Page text:
-- Opening Marker --

As if we didn't have enough villains in the episode already...

At least they seemed to pick up just moments after they cut away. I don't think we missed much.

This was a fun variation on a "glimpsing the future" story. Fitz's view of how time works was actually a valid theory, and the explanation was fairly decent. It's worth noting that the episode didn't prove him wrong -- everything did happen exactly as predicted. I know that Marvel has tended to use a "time is immutable, but with alternate timelines" model in the comics. Have we seen anything else in the MCU that supports or refutes an immutable-timeline model?

My favorite bit was Daisy and the team using the future vision to "rehearse" the planned battle. I don't think I've seen that done in a time-related story before. "Okay, reset!" :lol:

Odd that HiveWard's idea of "true power" is something as brute-force as just having the physical strength to crush someone. That seems a bit basic for some great Big Bad. But maybe that's the point? That he's not the transcendental entity Malick expected, but just another thug? Still, he did make an interesting point about the flaw in the idea of supervillains bent on world domination -- namely, that you can effectively achieve that just by being rich and influential.

I don't think it was just about brute force - he referenced 'true power' as basically being an Inhuman. Doesn't matter what you could do specifically (control metal, burn people, show future death visions), it was the fact that you were special that gave you power. Presumably Malick isn't actually capable of becoming an Inhuman, so technology is his only possibility of gaining true power.

The fact that it was brute force technology specifically, I think had more to do with Hive's hidden agenda than his concept of power. He mentioned at the end that he was interested in that company's technology for some completely different reason than what he had told to Malick. And he also seemed to be manipulating Malick to an extent: superficially meeting his expectations (by giving him 'power') while forcing him into a new state of existence (the foot soldier/flunky instead of the hidden mastermind he's always been before).

-- Closing Marker --

Collected data:
-- Opening Marker --

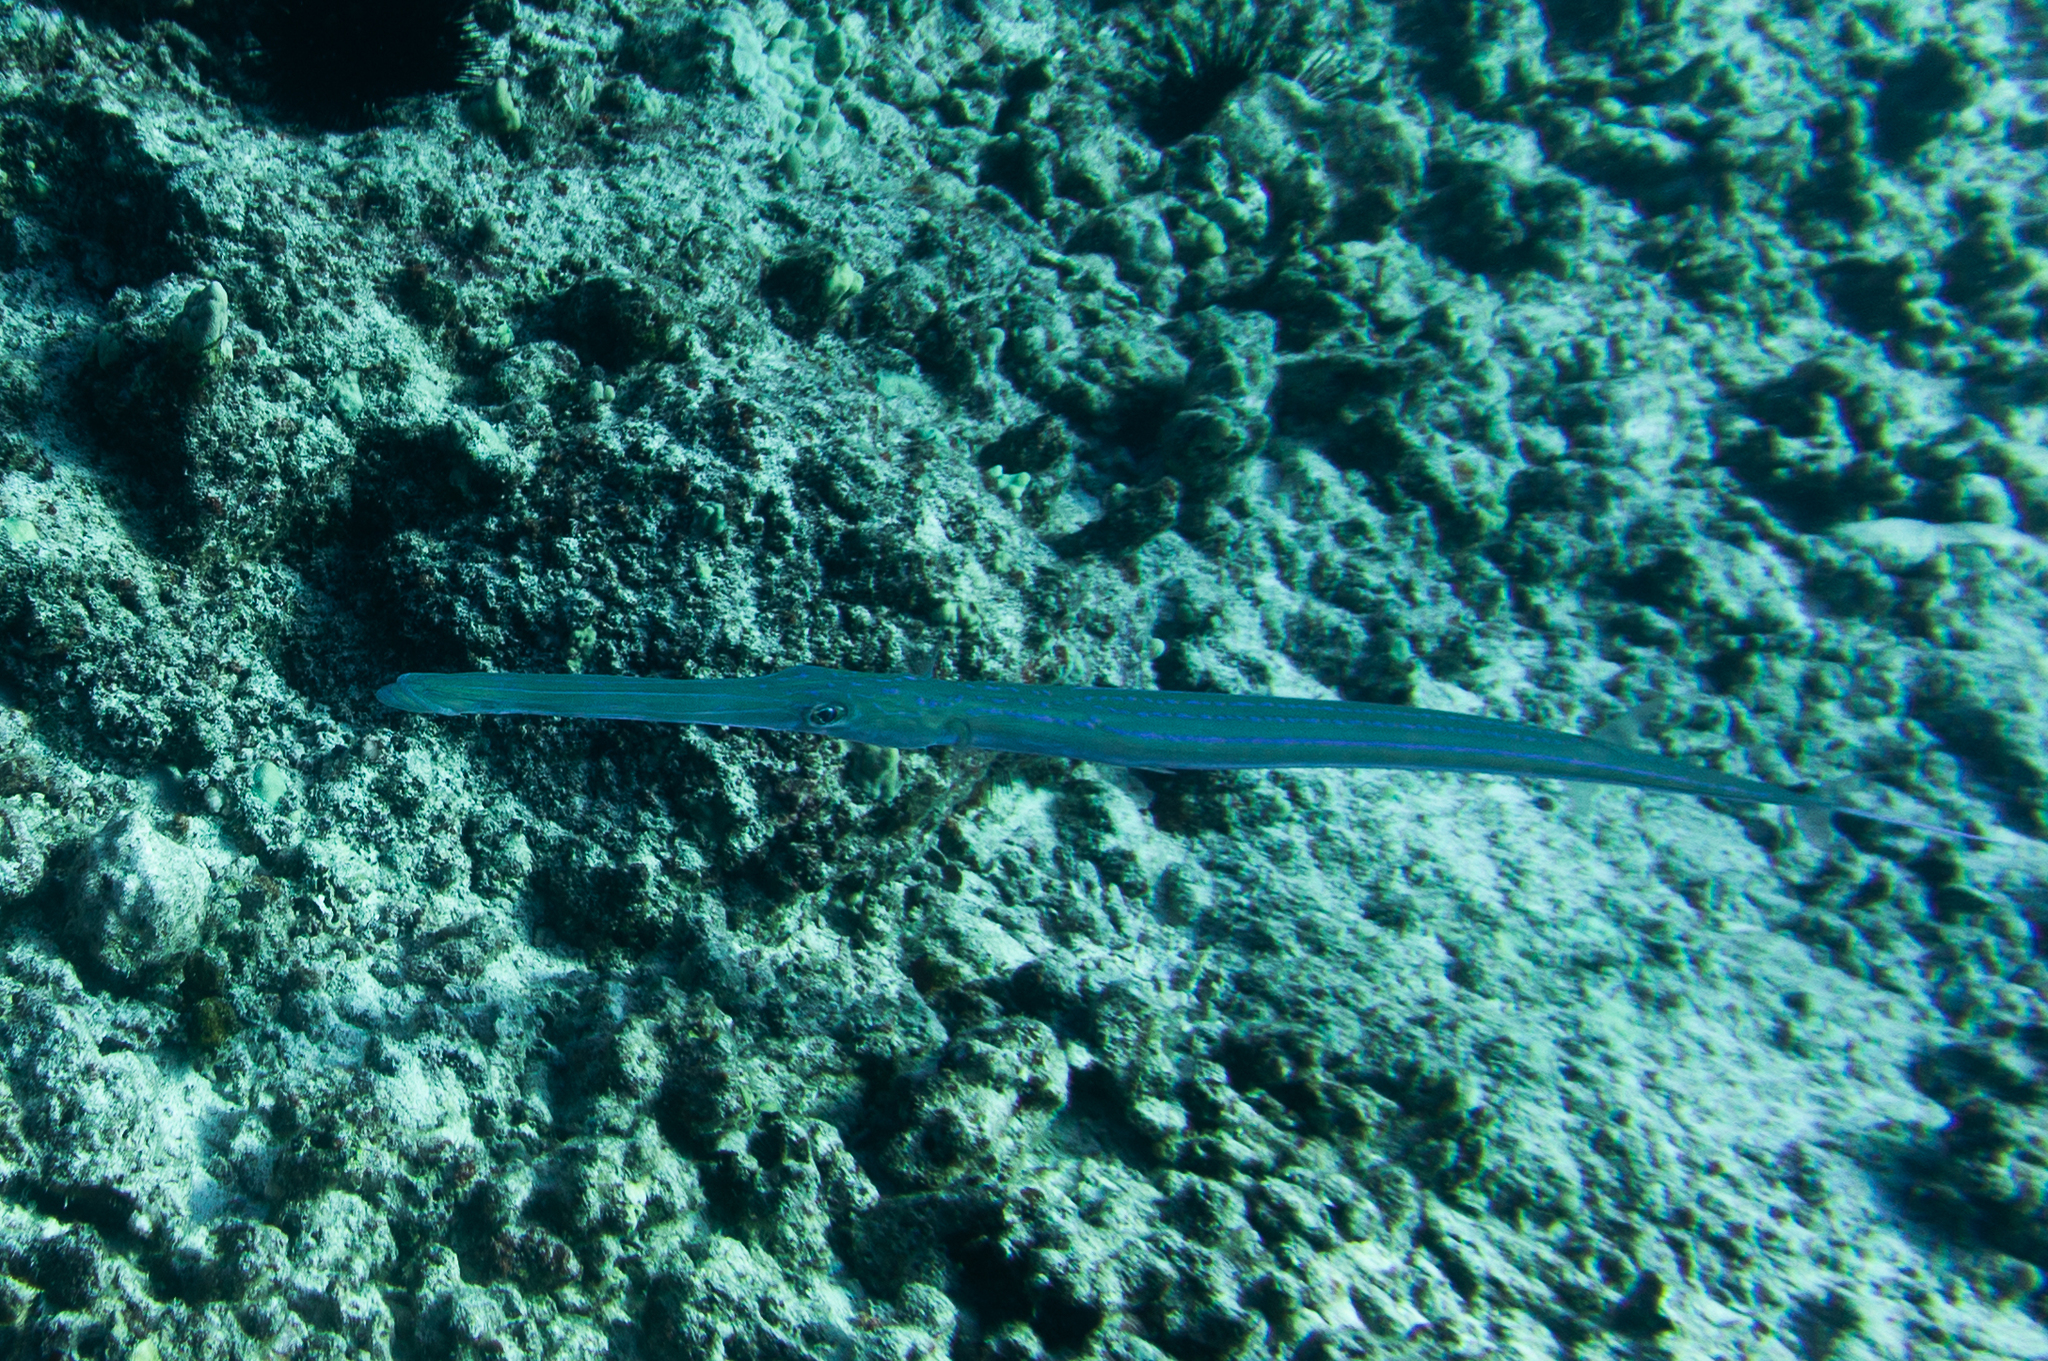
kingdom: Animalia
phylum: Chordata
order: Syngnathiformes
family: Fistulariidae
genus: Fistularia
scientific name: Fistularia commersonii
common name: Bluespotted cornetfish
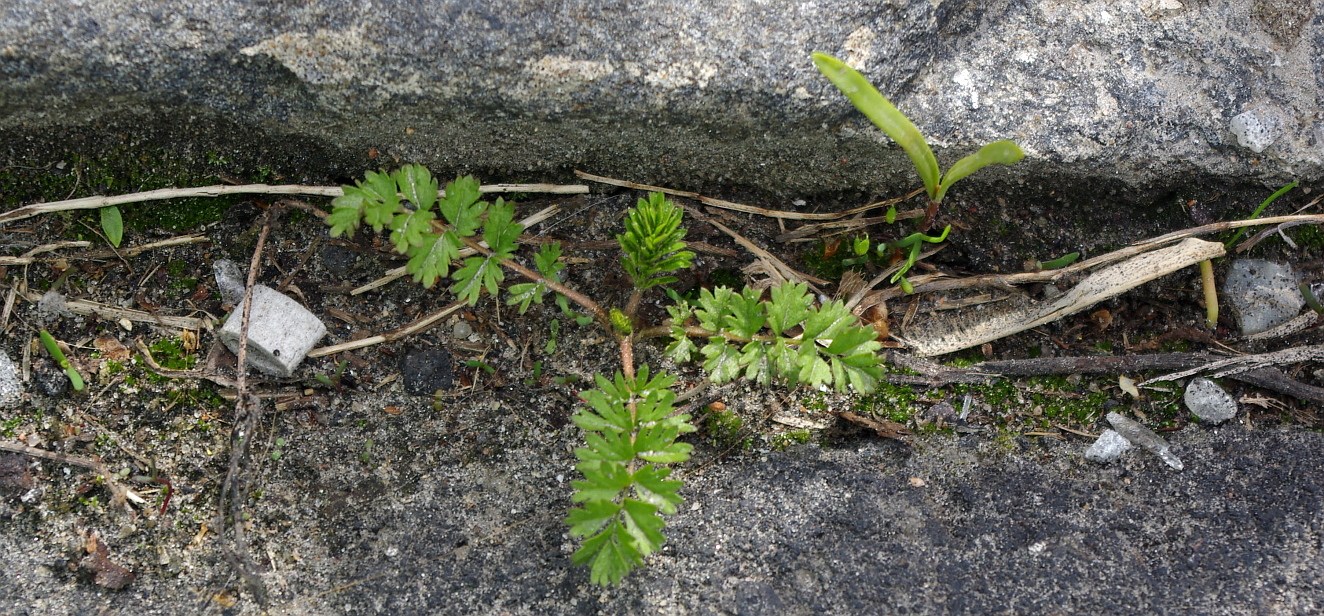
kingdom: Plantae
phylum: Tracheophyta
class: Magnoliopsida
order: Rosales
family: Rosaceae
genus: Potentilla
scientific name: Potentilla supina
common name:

-- Closing Marker --

Exercise prompt: Transcribe the episode discussion above word for word, from "As if we didn't" to "an immutable-timeline model?".

Written response:
As if we didn't have enough villains in the episode already...

At least they seemed to pick up just moments after they cut away. I don't think we missed much.

This was a fun variation on a "glimpsing the future" story. Fitz's view of how time works was actually a valid theory, and the explanation was fairly decent. It's worth noting that the episode didn't prove him wrong -- everything did happen exactly as predicted. I know that Marvel has tended to use a "time is immutable, but with alternate timelines" model in the comics. Have we seen anything else in the MCU that supports or refutes an immutable-timeline model?